Eindrücke des Juli-Camps 2015 - von Norbert Ruckenbauer

Von der Donau zur Thaya: Die ältesten Junior Ranger des Nationalpark Donau-Auen besuchen den Nationalpark Thayatal.

Mit großen wachen Augen schaut Frieda nach oben. Man kann die Spannung förmlich sehen. Irgendwo muss doch …!? Da! Sie hat’s! Nach wenigen Sätze am Stamm hinauf, kehrt Frieda mit Futter zum Boden zurück. Eine Gruppe Jugendlicher steht gebannt am Wildkatzengehege und beobachtet die spannende Suche. Es sind Junior Ranger aus dem Nationalpark Donau-Auen auf Besuch im Nationalpark-Zentrum Thayatal.

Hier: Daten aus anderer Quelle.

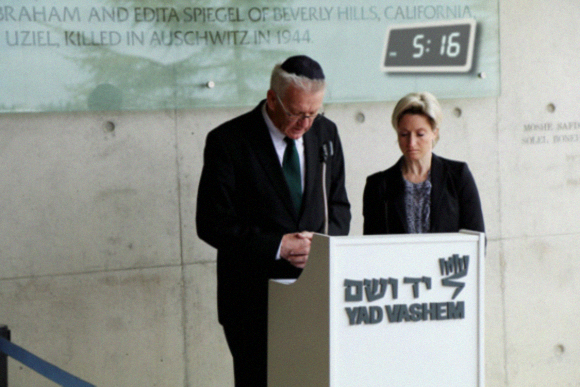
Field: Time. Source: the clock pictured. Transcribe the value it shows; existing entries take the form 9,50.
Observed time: 5,16
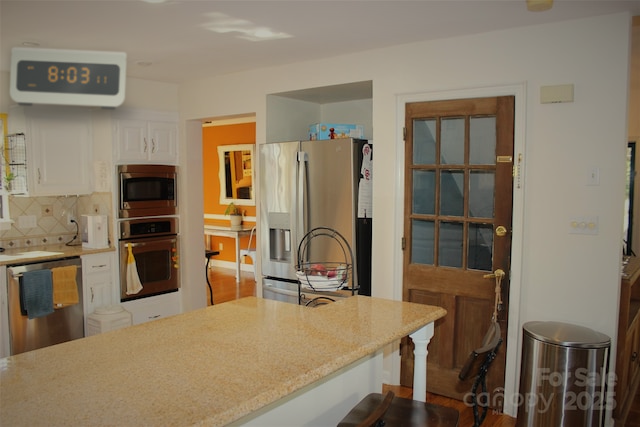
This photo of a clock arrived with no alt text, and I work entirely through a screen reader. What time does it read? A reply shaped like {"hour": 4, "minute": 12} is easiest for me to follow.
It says {"hour": 8, "minute": 3}
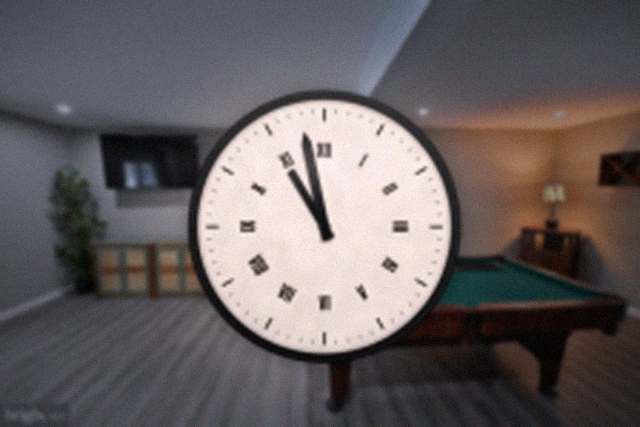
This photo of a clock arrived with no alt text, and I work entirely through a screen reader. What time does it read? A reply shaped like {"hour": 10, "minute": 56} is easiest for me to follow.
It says {"hour": 10, "minute": 58}
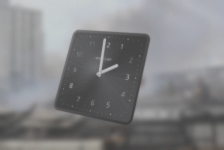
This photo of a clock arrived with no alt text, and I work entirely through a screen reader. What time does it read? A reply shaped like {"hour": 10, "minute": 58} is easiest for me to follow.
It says {"hour": 1, "minute": 59}
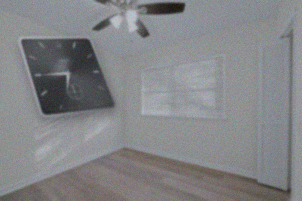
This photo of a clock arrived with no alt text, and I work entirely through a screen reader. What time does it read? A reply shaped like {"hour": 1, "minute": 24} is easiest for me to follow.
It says {"hour": 6, "minute": 45}
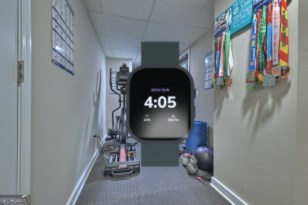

Schon vor zwei Jahren besuchten die Junior Ranger den Nationalpark Neusiedler See – Seewinkel. Letztes Jahr verbrachten sie sogar eine ganze Woche im Nationalpark Gesäuse. Da war die diesjährige Fahrt ins nördliche Niederösterreich fast logisch.

Auch hier im Thayatal sollte ein Kraftwerk errichtet werden, erzählt Theresia Markut, die Nationalpark-Rangerin, bei einer Wanderung. Mit dem Blick hinunter nach Hardegg kann man den Schrecken für Natur und Kultur erahnen. Das ganze Tal mitsamt der kleinesten Stadt Österreichs wäre hier unter den Fluten versunken. Es ist anders gekommen. Auch das verbindet die beiden niederösterreichischen Nationalparks!
Die „Natur“ kennt Grenzen und schafft Grenzen. Länder, Nationen oder politische Systeme sind ihr aber gleichgültig. Hier im Thayatal haben es Menschen geschafft von beiden Seiten ihrer Grenzen der Natur Raum zurückzugeben. Der tschechische Nationalpark Podyjí trifft auf den österreichischen Nationalpark Thayatal. Die Wanderung der Junior Ranger führt durch beide Seiten. In Cizov steht noch ein letzter Abschnitt des ehemaligen „Eisernen Vorhangs“. Diese Todeszone wurde zu einem Lebensband, dem „Grünen Band“ durch Europa. Naturschutz kann eben nur funktionieren, wenn er nicht an den Grenzen von Nationalparks und Ländern haltmacht.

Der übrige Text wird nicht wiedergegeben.